Assignment =
All entries must be given again in full, exactly as they were supplied.

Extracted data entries

..............................

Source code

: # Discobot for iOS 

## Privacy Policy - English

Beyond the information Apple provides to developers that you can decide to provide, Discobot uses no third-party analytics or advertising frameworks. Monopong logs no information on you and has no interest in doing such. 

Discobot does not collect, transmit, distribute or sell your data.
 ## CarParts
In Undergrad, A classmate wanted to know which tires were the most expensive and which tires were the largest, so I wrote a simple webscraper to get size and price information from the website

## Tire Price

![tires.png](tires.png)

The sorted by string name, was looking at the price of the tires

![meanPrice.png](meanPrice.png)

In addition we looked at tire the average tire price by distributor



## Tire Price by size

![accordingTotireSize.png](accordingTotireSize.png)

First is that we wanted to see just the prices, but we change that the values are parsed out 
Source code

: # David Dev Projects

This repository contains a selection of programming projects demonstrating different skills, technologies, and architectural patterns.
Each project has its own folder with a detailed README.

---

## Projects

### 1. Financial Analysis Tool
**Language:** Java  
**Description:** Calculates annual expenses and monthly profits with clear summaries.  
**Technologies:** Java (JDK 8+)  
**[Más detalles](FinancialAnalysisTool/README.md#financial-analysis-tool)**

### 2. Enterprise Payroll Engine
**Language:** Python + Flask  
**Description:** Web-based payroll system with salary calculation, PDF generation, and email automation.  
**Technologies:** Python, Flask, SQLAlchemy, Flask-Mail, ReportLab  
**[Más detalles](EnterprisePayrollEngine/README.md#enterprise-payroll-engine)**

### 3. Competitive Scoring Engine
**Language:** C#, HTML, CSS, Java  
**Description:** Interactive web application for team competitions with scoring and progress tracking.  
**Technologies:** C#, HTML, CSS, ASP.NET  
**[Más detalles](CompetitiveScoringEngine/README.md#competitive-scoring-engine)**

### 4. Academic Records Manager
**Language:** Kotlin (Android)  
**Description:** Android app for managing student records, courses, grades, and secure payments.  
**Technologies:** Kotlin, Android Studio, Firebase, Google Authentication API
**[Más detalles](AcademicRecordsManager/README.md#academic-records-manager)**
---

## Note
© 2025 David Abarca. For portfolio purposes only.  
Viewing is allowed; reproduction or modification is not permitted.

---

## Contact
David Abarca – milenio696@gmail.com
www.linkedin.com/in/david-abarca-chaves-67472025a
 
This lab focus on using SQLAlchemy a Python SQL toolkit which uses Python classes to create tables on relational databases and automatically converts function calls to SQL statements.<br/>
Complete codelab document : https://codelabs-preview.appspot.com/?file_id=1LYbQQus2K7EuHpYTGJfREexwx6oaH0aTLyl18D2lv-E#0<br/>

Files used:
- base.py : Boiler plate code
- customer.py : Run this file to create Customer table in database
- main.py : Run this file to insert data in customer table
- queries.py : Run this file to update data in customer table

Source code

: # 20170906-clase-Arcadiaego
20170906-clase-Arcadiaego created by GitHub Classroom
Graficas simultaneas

..............................

Solution for this task =
Source code

: # Discobot for iOS 

## Privacy Policy - English

Beyond the information Apple provides to developers that you can decide to provide, Discobot uses no third-party analytics or advertising frameworks. Monopong logs no information on you and has no interest in doing such. 

Discobot does not collect, transmit, distribute or sell your data.
 ## CarParts
In Undergrad, A classmate wanted to know which tires were the most expensive and which tires were the largest, so I wrote a simple webscraper to get size and price information from the website

## Tire Price

![tires.png](tires.png)

The sorted by string name, was looking at the price of the tires

![meanPrice.png](meanPrice.png)

In addition we looked at tire the average tire price by distributor



## Tire Price by size

![accordingTotireSize.png](accordingTotireSize.png)

First is that we wanted to see just the prices, but we change that the values are parsed out 
Source code

: # David Dev Projects

This repository contains a selection of programming projects demonstrating different skills, technologies, and architectural patterns.
Each project has its own folder with a detailed README.

---

## Projects

### 1. Financial Analysis Tool
**Language:** Java  
**Description:** Calculates annual expenses and monthly profits with clear summaries.  
**Technologies:** Java (JDK 8+)  
**[Más detalles](FinancialAnalysisTool/README.md#financial-analysis-tool)**

### 2. Enterprise Payroll Engine
**Language:** Python + Flask  
**Description:** Web-based payroll system with salary calculation, PDF generation, and email automation.  
**Technologies:** Python, Flask, SQLAlchemy, Flask-Mail, ReportLab  
**[Más detalles](EnterprisePayrollEngine/README.md#enterprise-payroll-engine)**

### 3. Competitive Scoring Engine
**Language:** C#, HTML, CSS, Java  
**Description:** Interactive web application for team competitions with scoring and progress tracking.  
**Technologies:** C#, HTML, CSS, ASP.NET  
**[Más detalles](CompetitiveScoringEngine/README.md#competitive-scoring-engine)**

### 4. Academic Records Manager
**Language:** Kotlin (Android)  
**Description:** Android app for managing student records, courses, grades, and secure payments.  
**Technologies:** Kotlin, Android Studio, Firebase, Google Authentication API
**[Más detalles](AcademicRecordsManager/README.md#academic-records-manager)**
---

## Note
© 2025 David Abarca. For portfolio purposes only.  
Viewing is allowed; reproduction or modification is not permitted.

---

## Contact
David Abarca – milenio696@gmail.com
www.linkedin.com/in/david-abarca-chaves-67472025a
 
This lab focus on using SQLAlchemy a Python SQL toolkit which uses Python classes to create tables on relational databases and automatically converts function calls to SQL statements.<br/>
Complete codelab document : https://codelabs-preview.appspot.com/?file_id=1LYbQQus2K7EuHpYTGJfREexwx6oaH0aTLyl18D2lv-E#0<br/>

Files used:
- base.py : Boiler plate code
- customer.py : Run this file to create Customer table in database
- main.py : Run this file to insert data in customer table
- queries.py : Run this file to update data in customer table

Source code

: # 20170906-clase-Arcadiaego
20170906-clase-Arcadiaego created by GitHub Classroom
Graficas simultaneas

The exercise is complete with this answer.